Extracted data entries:
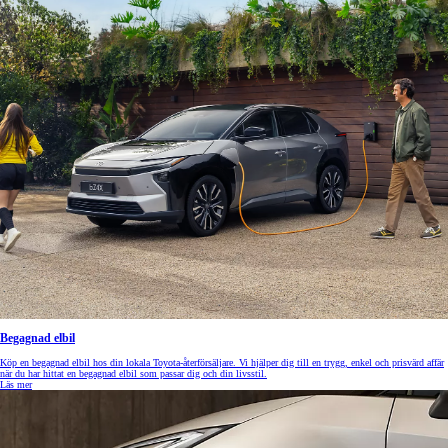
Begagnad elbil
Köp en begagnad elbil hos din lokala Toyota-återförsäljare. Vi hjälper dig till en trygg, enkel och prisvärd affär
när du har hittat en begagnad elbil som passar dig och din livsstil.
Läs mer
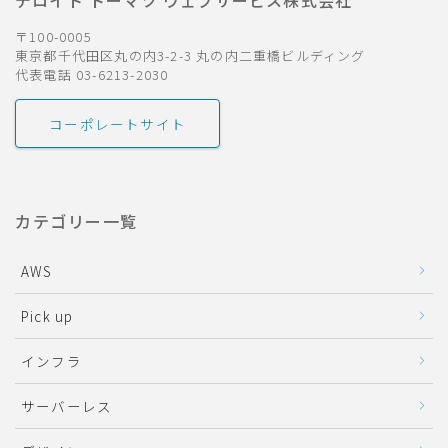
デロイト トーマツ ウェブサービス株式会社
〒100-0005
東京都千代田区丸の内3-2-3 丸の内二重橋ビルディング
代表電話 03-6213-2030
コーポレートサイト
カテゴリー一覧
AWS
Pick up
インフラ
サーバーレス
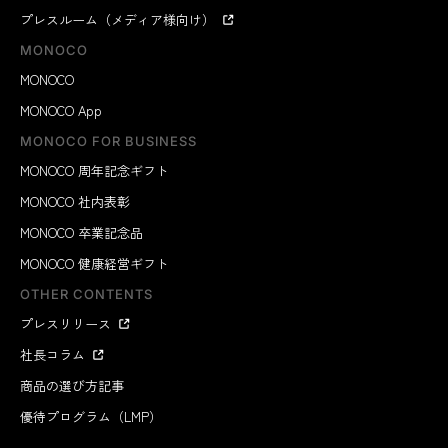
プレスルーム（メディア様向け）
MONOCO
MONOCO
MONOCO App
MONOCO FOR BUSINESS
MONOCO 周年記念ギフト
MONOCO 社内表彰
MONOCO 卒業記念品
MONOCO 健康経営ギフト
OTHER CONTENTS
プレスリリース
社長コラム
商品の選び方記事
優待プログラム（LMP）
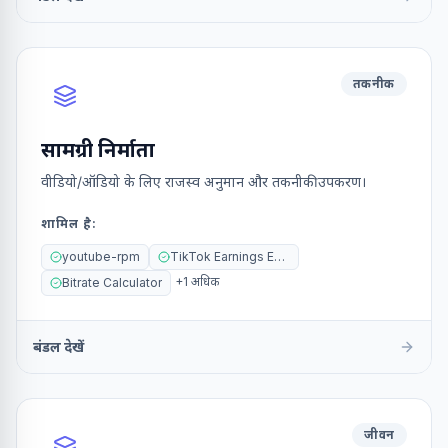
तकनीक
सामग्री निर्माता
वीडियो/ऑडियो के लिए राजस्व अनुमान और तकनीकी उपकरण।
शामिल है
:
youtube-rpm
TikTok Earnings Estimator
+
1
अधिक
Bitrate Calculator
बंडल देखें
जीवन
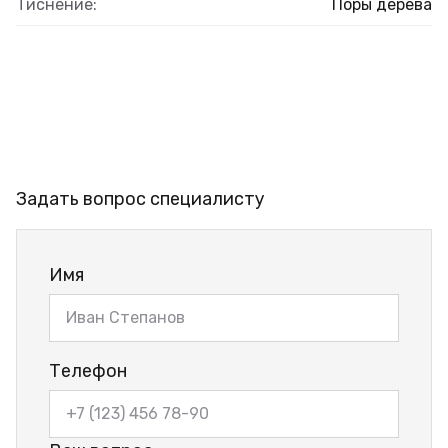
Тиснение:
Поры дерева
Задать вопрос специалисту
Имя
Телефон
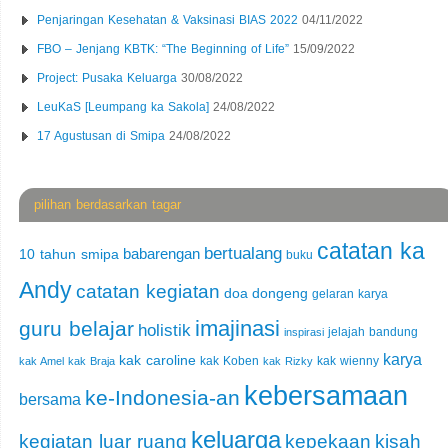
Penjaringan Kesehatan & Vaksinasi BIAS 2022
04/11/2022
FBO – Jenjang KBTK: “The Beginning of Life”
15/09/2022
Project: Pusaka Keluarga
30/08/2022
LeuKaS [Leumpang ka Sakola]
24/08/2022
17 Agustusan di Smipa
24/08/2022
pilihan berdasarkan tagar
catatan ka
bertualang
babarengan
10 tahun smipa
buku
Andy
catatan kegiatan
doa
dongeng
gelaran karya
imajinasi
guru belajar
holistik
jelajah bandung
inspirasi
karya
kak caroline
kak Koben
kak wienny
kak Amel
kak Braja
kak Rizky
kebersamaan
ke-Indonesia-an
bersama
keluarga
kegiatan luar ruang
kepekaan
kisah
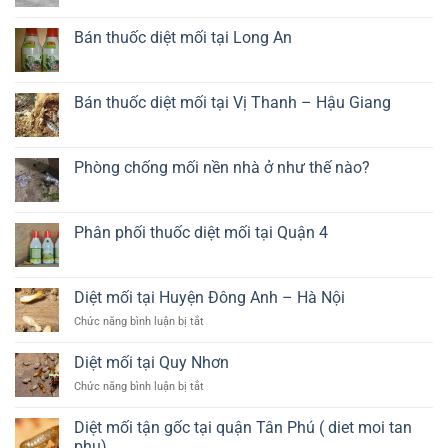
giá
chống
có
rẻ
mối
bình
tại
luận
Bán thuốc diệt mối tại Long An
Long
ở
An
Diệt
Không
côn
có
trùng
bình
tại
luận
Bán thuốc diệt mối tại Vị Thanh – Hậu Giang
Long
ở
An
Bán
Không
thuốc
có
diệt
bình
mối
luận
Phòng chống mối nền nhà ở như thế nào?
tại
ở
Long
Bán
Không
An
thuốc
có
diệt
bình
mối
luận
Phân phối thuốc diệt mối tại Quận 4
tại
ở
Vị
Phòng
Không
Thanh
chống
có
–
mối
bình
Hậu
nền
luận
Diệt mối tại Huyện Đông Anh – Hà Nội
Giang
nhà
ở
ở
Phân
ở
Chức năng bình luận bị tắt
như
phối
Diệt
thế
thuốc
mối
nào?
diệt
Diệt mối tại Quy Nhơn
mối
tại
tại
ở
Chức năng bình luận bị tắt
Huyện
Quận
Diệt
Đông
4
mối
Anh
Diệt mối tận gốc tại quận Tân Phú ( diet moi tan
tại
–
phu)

* REQUEST *
Give only the number of lines in the records that contain the string "Phân".

* WRITTEN SOLUTION *
2